12. Learn a new language or skill

Like many freelancers, I’m always striving to learn more so I can offer more. Being talented or, at least, aware of many different types of skills helps you hone in on more projects rather than being forced to look for the same type of project over and over.

In general, as a freelancer, you probably excel at one thing and are “okay” at others. You can either get decent at everything or be known for being really good at one thing. I have personally found more success knowing a bit about many things. This very thing helps keep you sane as sometimes a variety of projects is very fulfilling. We aren’t robots after all...

13. Display Ads

Adding display ads to your blog (hopefully you have one by now) is a great way to earn money over a longer period of time. Many well-known blogs depend on ad spaces to keep live.

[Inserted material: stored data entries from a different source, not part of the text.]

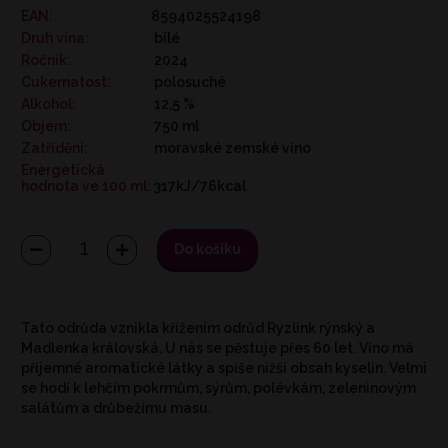
EAN:
8594025524198
Druh vína:
bílé
Ročník:
2024
Cukernatost:
polosuché
Alkohol:
12,5 %
Objem:
750 ml
Zatřídění:
moravské zemské víno
Energetická
hodnota ve 100 ml:
317kJ/76kcal
Do košíku
Tato odrůda vznikla křížením odrůd Ryzlink rýnský a
Madlenka královská. U nás se pěstuje přes 60 let. Víno má
příjemné aromatické látky a spíše nižší obsah kyselin. Velmi
se hodí k lehčím pokrmům, sýrům, polévkám, zeleninovým
salátům a drůbežímu masu.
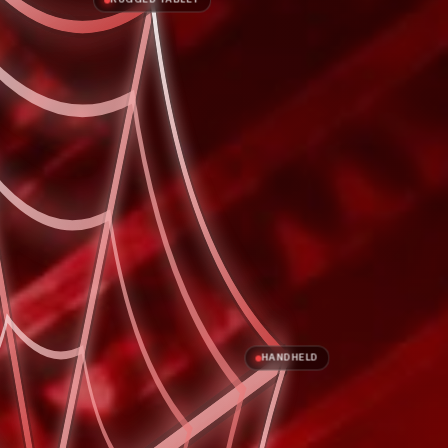
HANDHELD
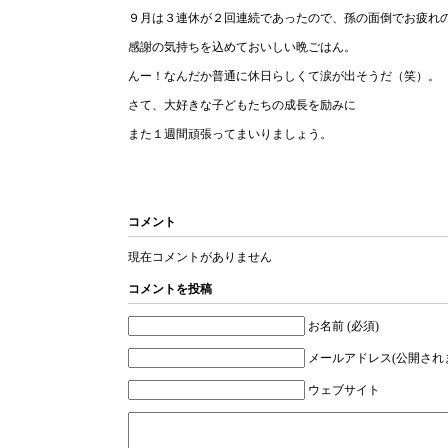
９月は３連休が２回連続であったので、孫の面倒でお疲れ
感謝の気持ちを込めておいしい晩ごはん。
んー！なんだか普通に休日らしくて涙が出そうだ（笑）。
さて、大好きな子どもたちの成長を励みに
また１週間頑張ってまいりましょう。
コメント
現在コメントがありません
コメントを投稿
お名前 (必須)
メールアドレス(公開されま
ウェブサイト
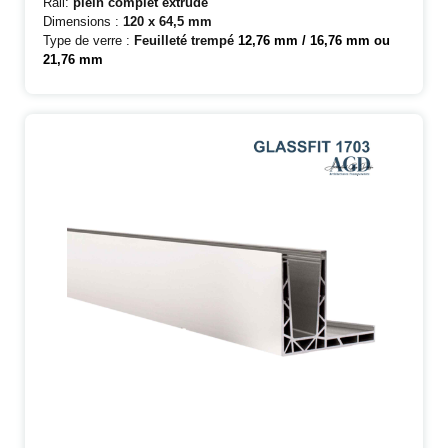
Rail:
plein complet extrudé
Dimensions :
120 x 64,5 mm
Type de verre :
Feuilleté trempé
12,76 mm / 16,76 mm ou
21,76 mm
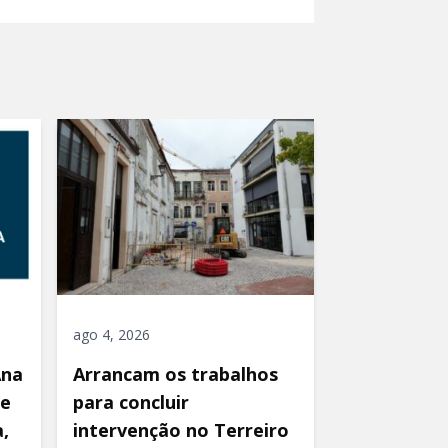
ago 4, 2026
Ana
Arrancam os trabalhos
de
para concluir
,
intervenção no Terreiro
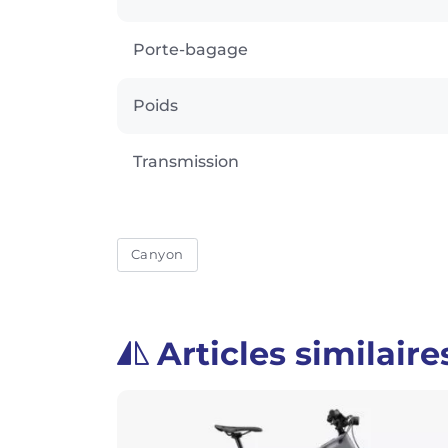
Porte-bagage
Poids
Transmission
Canyon
Articles similaire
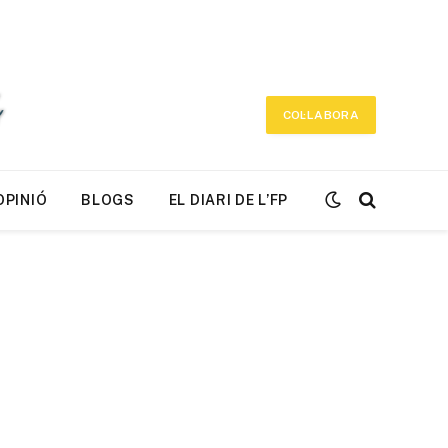
COL·LABORA
OPINIÓ
BLOGS
EL DIARI DE L’FP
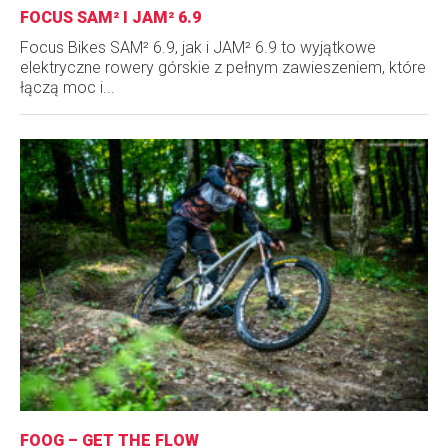
FOCUS SAM² I JAM² 6.9
Focus Bikes SAM² 6.9, jak i JAM² 6.9 to wyjątkowe
elektryczne rowery górskie z pełnym zawieszeniem, które
łączą moc i...
FOOG – GET THE FLOW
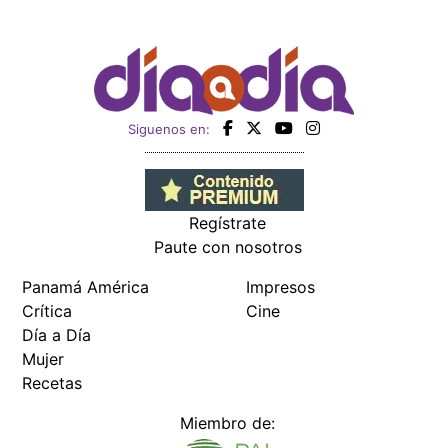
Siguenos en:
Regístrate
Paute con nosotros
Panamá América
Impresos
Crítica
Cine
Día a Día
Mujer
Recetas
Miembro de:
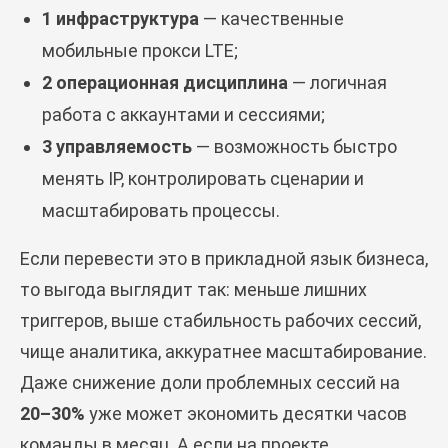
1 инфраструктура
— качественные
мобильные прокси LTE;
2 операционная дисциплина
— логичная
работа с аккаунтами и сессиями;
3 управляемость
— возможность быстро
менять IP, контролировать сценарии и
масштабировать процессы.
Если перевести это в прикладной язык бизнеса,
то выгода выглядит так: меньше лишних
триггеров, выше стабильность рабочих сессий,
чище аналитика, аккуратнее масштабирование.
Даже снижение доли проблемных сессий на
20–30%
уже может экономить десятки часов
команды в месяц. А если на проекте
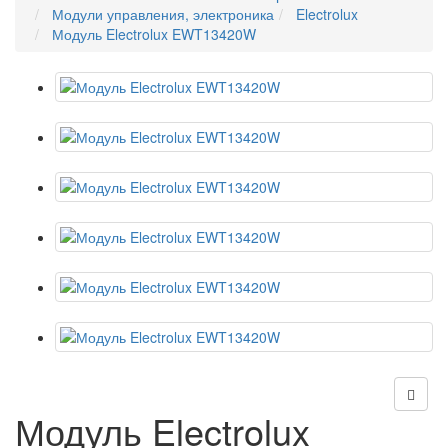
Модули управления, электроника
Electrolux
Модуль Electrolux EWT13420W
Модуль Electrolux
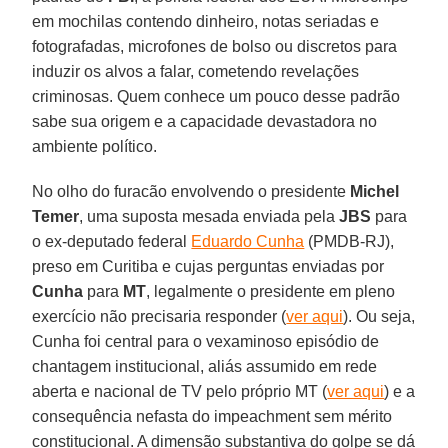
em mochilas contendo dinheiro, notas seriadas e
fotografadas, microfones de bolso ou discretos para
induzir os alvos a falar, cometendo revelações
criminosas. Quem conhece um pouco desse padrão
sabe sua origem e a capacidade devastadora no
ambiente político.
No olho do furacão envolvendo o presidente
Michel
Temer
, uma suposta mesada enviada pela
JBS
para
o ex-deputado federal
Eduardo Cunha
(PMDB-RJ),
preso em Curitiba e cujas perguntas enviadas por
Cunha
para
MT
, legalmente o presidente em pleno
exercício não precisaria responder (
ver aqui
). Ou seja,
Cunha foi central para o vexaminoso episódio de
chantagem institucional, aliás assumido em rede
aberta e nacional de TV pelo próprio MT (
ver aqui
) e a
consequência nefasta do impeachment sem mérito
constitucional. A dimensão substantiva do golpe se dá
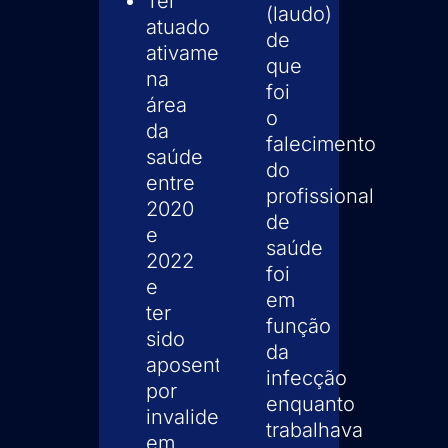
Ter
(laudo)
atuado
de
ativamente
que
na
foi
área
o
da
falecimento
saúde
do
entre
profissional
2020
de
e
saúde
2022
foi
e
em
ter
função
sido
da
aposentado
infecção
por
enquanto
invalidez
trabalhava
em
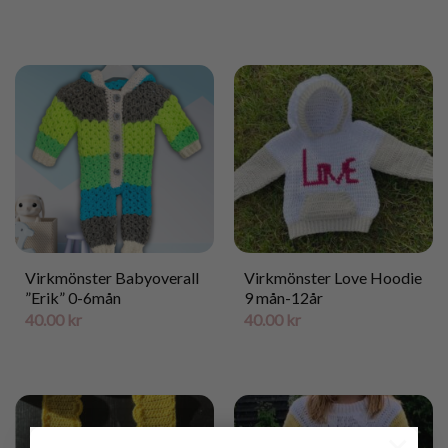
Virkmönster Babyoverall
Virkmönster Love Hoodie
”Erik” 0-6mån
9 mån-12år
40.00
kr
40.00
kr
×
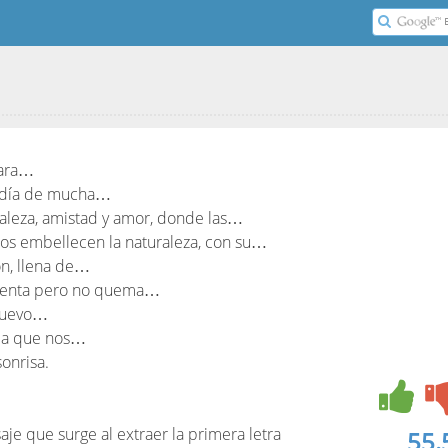
para…
, día de mucha…
turaleza, amistad y amor, donde las…
ritos embellecen la naturaleza, con su…
ón, llena de…
calienta pero no quema…
 nuevo…
ida que nos…
onrisa.
e que surge al extraer la primera letra
55.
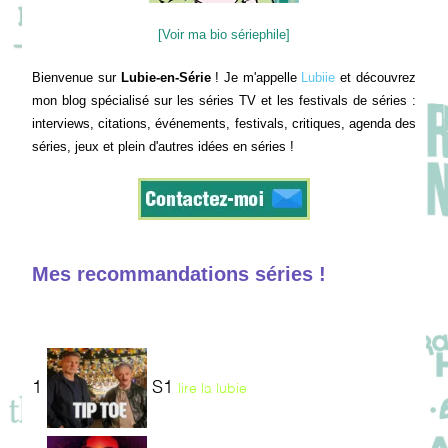
[Voir ma bio sériephile]
Bienvenue sur
Lubie-en-Série
! Je m'appelle
Lubiie
et découvrez
mon blog spécialisé sur les séries TV et les festivals de séries :
interviews, citations, événements, festivals, critiques, agenda des
séries, jeux et plein d'autres idées en séries !
Mes recommandations séries !
1
S1
lire la lubie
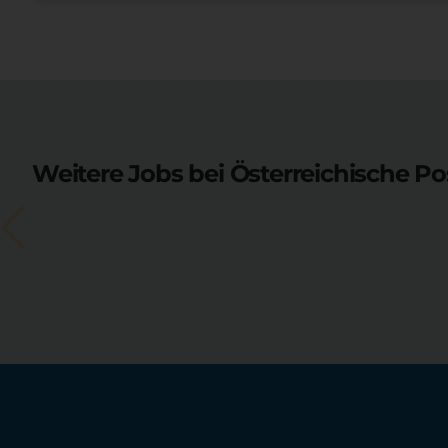
Weitere Jobs bei Österreichische Po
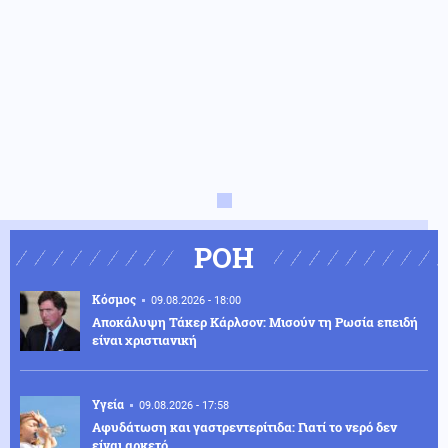
ΡΟΗ
Κόσμος
09.08.2026 - 18:00
Αποκάλυψη Τάκερ Κάρλσον: Μισούν τη Ρωσία επειδή
είναι χριστιανική
Υγεία
09.08.2026 - 17:58
Αφυδάτωση και γαστρεντερίτιδα: Γιατί το νερό δεν
είναι αρκετό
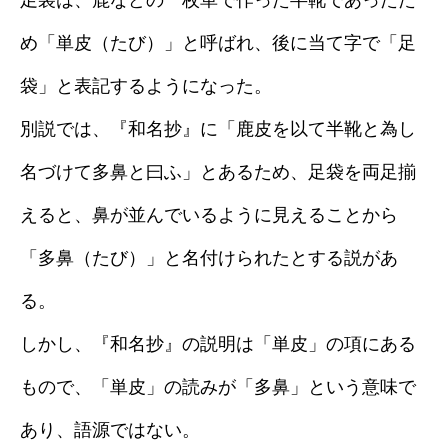
足袋は、鹿などの一枚革で作った半靴であったた
め「単皮（たび）」と呼ばれ、後に当て字で「足
袋」と表記するようになった。
別説では、『和名抄』に「鹿皮を以て半靴と為し
名づけて多鼻と曰ふ」とあるため、足袋を両足揃
えると、鼻が並んでいるように見えることから
「多鼻（たび）」と名付けられたとする説があ
る。
しかし、『和名抄』の説明は「単皮」の項にある
もので、「単皮」の読みが「多鼻」という意味で
あり、語源ではない。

If you have a blog that starts to get more impressions you can be sure (if you have ads displaying) you will earn more and more. Sharing your articles on popular channels is a good way to increase page views. You can also link your blog when adding comments to other websites and blogs as well. The more views mean more money from display ads in your pocket!
Getting started is fairly easy with Google AdSense but there are more options once you start to increase traffic. Check out services like Syndicate Ads or Buysell Ads for more info.

Finishing Up

There you have it. 13 more ways to earn some extra income while you are freelancing. I’m almost sure there are numerous more ways to earn more money, but it just boils down to your drive, skills, and if you have the extra bandwidth. Some of the ways I’ve mentioned maybe old news to you but that’s because they have been proven to work. My advice would be to be as diverse as possible. Have as many side projects as you can. Doing this results in more income, added security during dry times due to passive income streams, and just makes you better at everything you do. Now get out there and earn!